INFORMATION PROVIDED

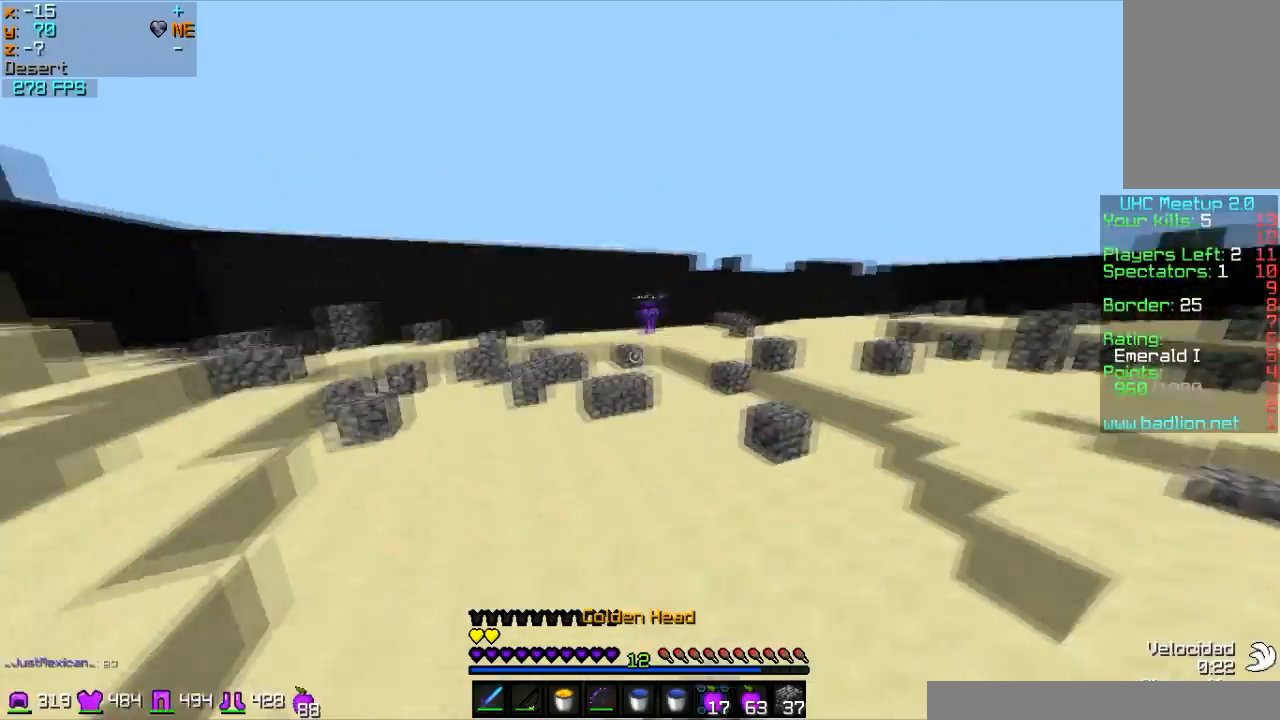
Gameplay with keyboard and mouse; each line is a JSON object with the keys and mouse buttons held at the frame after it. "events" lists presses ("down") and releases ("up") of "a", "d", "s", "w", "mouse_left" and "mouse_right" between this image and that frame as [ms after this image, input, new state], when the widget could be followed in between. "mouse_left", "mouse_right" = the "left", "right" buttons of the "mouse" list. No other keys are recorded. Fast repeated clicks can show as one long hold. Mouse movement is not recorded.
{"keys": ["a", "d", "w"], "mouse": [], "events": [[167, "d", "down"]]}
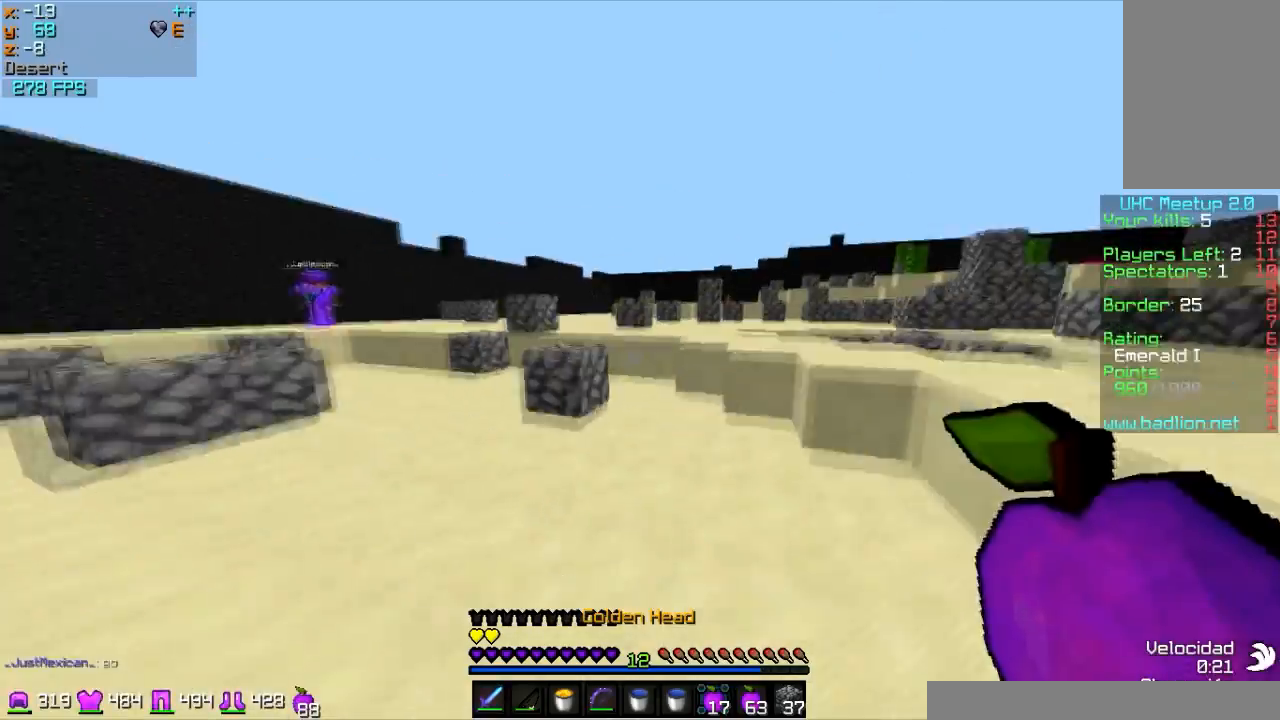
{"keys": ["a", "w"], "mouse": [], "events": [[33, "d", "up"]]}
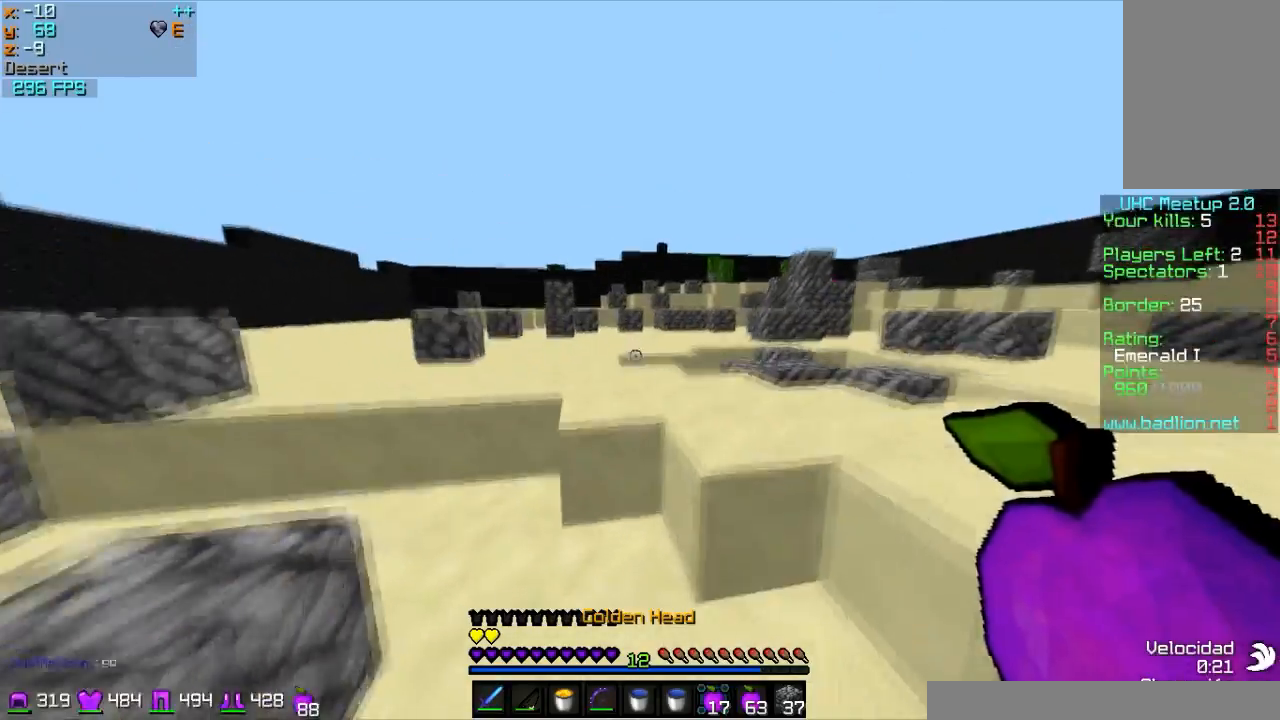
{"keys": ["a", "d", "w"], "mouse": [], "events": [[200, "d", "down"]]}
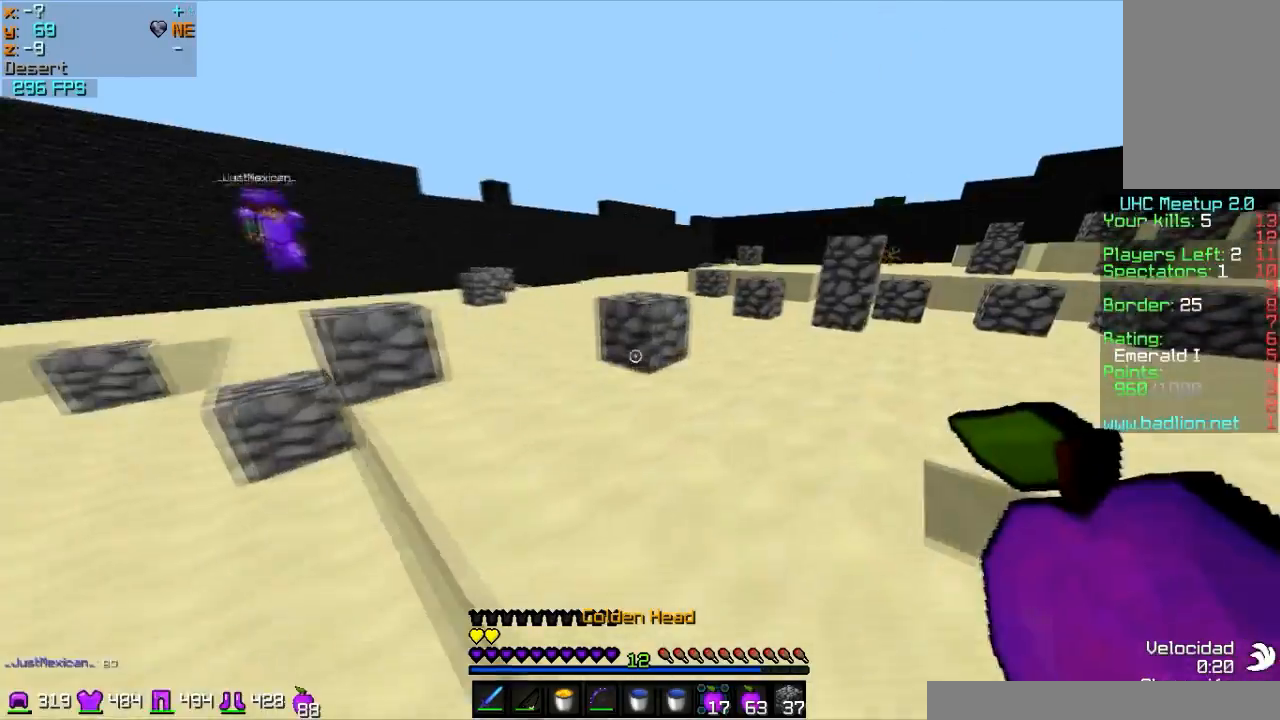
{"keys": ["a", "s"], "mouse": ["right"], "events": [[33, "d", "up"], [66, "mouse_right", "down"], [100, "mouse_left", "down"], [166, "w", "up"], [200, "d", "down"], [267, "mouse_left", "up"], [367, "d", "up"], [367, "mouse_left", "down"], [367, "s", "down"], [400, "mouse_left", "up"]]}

ACTIVITY
Everything in the listing should be copied exactly, apart from the images it holds.

FINAL ANSWER
Gameplay with keyboard and mouse; each line is a JSON object with the keys and mouse buttons held at the frame after it. "events" lists presses ("down") and releases ("up") of "a", "d", "s", "w", "mouse_left" and "mouse_right" between this image and that frame as [ms after this image, input, new state], when the widget could be followed in between. "mouse_left", "mouse_right" = the "left", "right" buttons of the "mouse" list. No other keys are recorded. Fast repeated clicks can show as one long hold. Mouse movement is not recorded.
{"keys": ["a", "d", "w"], "mouse": [], "events": [[167, "d", "down"]]}
{"keys": ["a", "w"], "mouse": [], "events": [[33, "d", "up"]]}
{"keys": ["a", "d", "w"], "mouse": [], "events": [[200, "d", "down"]]}
{"keys": ["a", "s"], "mouse": ["right"], "events": [[33, "d", "up"], [66, "mouse_right", "down"], [100, "mouse_left", "down"], [166, "w", "up"], [200, "d", "down"], [267, "mouse_left", "up"], [367, "d", "up"], [367, "mouse_left", "down"], [367, "s", "down"], [400, "mouse_left", "up"]]}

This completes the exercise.